Can anyone please help me with this error, which is showing up very frequently and I feel this ends up in a situation that kafka connect is just running but not doing its purpose ( from kafka to HDFS ).

[2016-07-11 09:25:10,319] ERROR Error closing writer for topicname. Error: {] (io.confluent.connect.hdfs.DataWriter:321)
[2016-07-11 09:25:11,320] INFO WorkerSinkTask{id=data_platform_high_traffic-8} Committing offsets (org.apache.kafka.connect.runtime.WorkerSinkTask:244)
[2016-07-11 09:25:11,327] ERROR Commit of WorkerSinkTask{id=data_platform_high_traffic-8} offsets threw an unexpected exception: (org.apache.kafka.connect.runtime.WorkerSinkTask:180)
org.apache.kafka.clients.consumer.CommitFailedException: Commit cannot be completed since the group has already rebalanced and assigned the partitions to another member. This means that the time between subsequent calls to poll() was longer than the configured session.timeout.ms, which typically implies that the poll loop is spending too much time message processing. You can address this either by increasing the session timeout or by reducing the maximum size of batches returned in poll() with max.poll.records.
at org.apache.kafka.clients.consumer.internals.ConsumerCoordinator$OffsetCommitResponseHandler.handle(ConsumerCoordinator.java:578)
at org.apache.kafka.clients.consumer.internals.ConsumerCoordinator$OffsetCommitResponseHandler.handle(ConsumerCoordinator.java:519)
at org.apache.kafka.clients.consumer.internals.AbstractCoordinator$CoordinatorResponseHandler.onSuccess(AbstractCoordinator.java:679)
at 

org.apache.kafka.clients.consumer.internals.AbstractCoordinator$CoordinatorResponseHandler.onSuccess(AbstractCoordinator.java:658)
at org.apache.kafka.clients.consumer.internals.RequestFuture$1.onSuccess(RequestFuture.java:167)
at org.apache.kafka.clients.consumer.internals.RequestFuture.fireSuccess(RequestFuture.java:133)
at org.apache.kafka.clients.consumer.internals.RequestFuture.complete(RequestFuture.java:107)
at org.apache.kafka.clients.consumer.internals.ConsumerNetworkClient$RequestFutureCompletionHandler.onComplete(ConsumerNetworkClient.java:426)
at org.apache.kafka.clients.NetworkClient.poll(NetworkClient.java:278)
at org.apache.kafka.clients.consumer.internals.ConsumerNetworkClient.clientPoll(ConsumerNetworkClient.java:360)
at org.apache.kafka.clients.consumer.internals.ConsumerNetworkClient.poll(ConsumerNetworkClient.java:224)
at org.apache.kafka.clients.consumer.internals.ConsumerNetworkClient.poll(ConsumerNetworkClient.java:201)
at org.apache.kafka.clients.consumer.KafkaConsumer.pollOnce(KafkaConsumer.java:998)
at org.apache.kafka.clients.consumer.KafkaConsumer.poll(KafkaConsumer.java:937)
at org.apache.kafka.connect.runtime.WorkerSinkTask.pollConsumer(WorkerSinkTask.java:305)
at org.apache.kafka.connect.runtime.WorkerSinkTask.poll(WorkerSinkTask.java:222)
at org.apache.kafka.connect.runtime.WorkerSinkTask.iteration(WorkerSinkTask.java:170)
at org.apache.kafka.connect.runtime.WorkerSinkTask.execute(WorkerSinkTask.java:142)
at org.apache.kafka.connect.runtime.WorkerTask.doRun(WorkerTask.java:140)
at org.apache.kafka.connect.runtime.WorkerTask.run(WorkerTask.java:175)

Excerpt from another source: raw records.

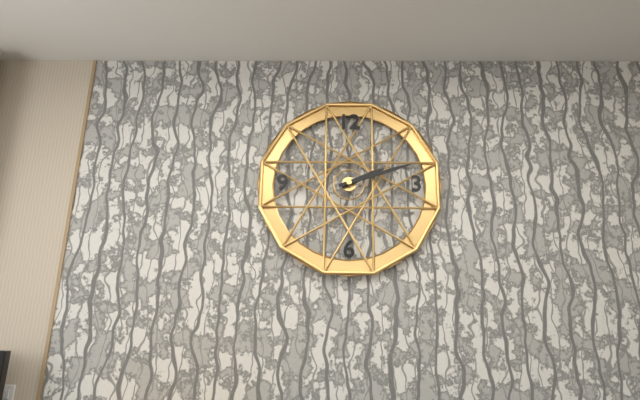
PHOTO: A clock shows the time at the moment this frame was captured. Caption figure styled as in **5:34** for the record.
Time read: **2:12**
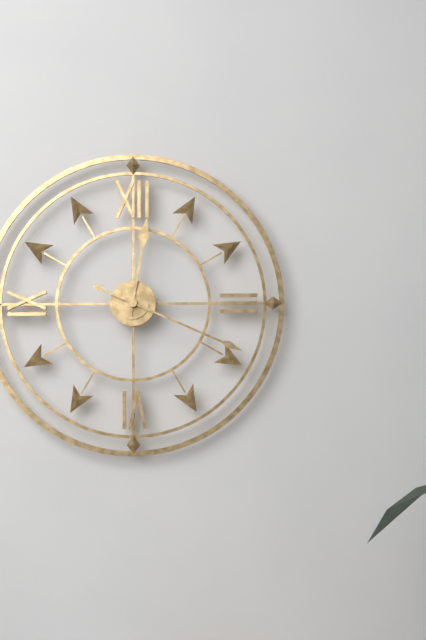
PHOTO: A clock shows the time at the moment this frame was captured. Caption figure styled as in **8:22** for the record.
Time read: **12:19**
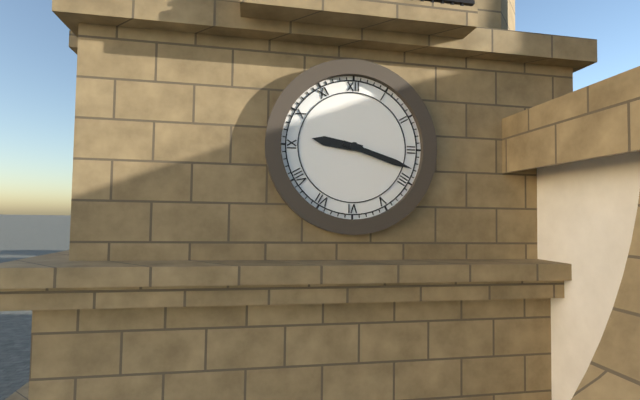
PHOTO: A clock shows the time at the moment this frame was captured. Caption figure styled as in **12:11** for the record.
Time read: **9:18**
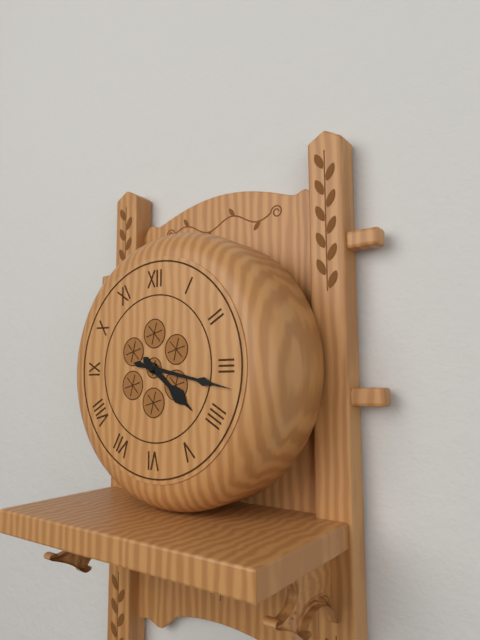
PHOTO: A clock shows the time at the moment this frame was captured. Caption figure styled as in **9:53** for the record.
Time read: **4:17**
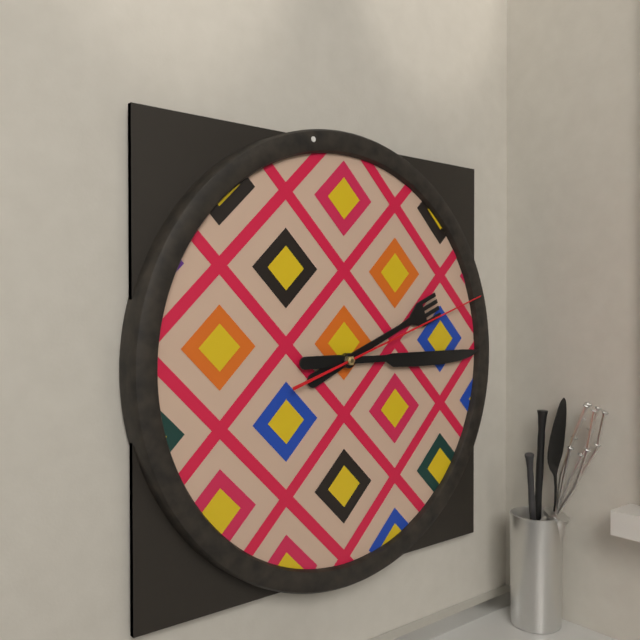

at java.util.concurrent.Executors$RunnableAdapter.call(Executors.java:511)
at java.util.concurrent.FutureTask.run(FutureTask.java:266)
at java.util.concurrent.ThreadPoolExecutor.runWorker(ThreadPoolExecutor.java:1142)
at java.util.concurrent.ThreadPoolExecutor$Worker.run(ThreadPoolExecutor.java:617)
at java.lang.Thread.run(Thread.java:745)


Before this error I had my session time out at default value which is 30000ms and later I changed it to 60000ms. Along with increasing session timeout I bumped up request.timeout as well.

Thank you!

Dustin Cote

unread,
Jul 11, 2016, 8:58:12 AM7/11/16
to confluent...@googlegroups.com
Hi Raju,

It looks like the key part of the error message that gives the explanation of what is happening is here:
org.apache.kafka.clients.consumer.CommitFailedException: Commit cannot be completed since the group has already rebalanced and assigned the partitions to another member. This means that the time between subsequent calls to poll() was longer than the configured session.timeout.ms, which typically implies that the poll loop is spending too much time message processing. You can address this either by increasing the session timeout or by reducing the maximum size of batches returned in poll() with max.poll.records.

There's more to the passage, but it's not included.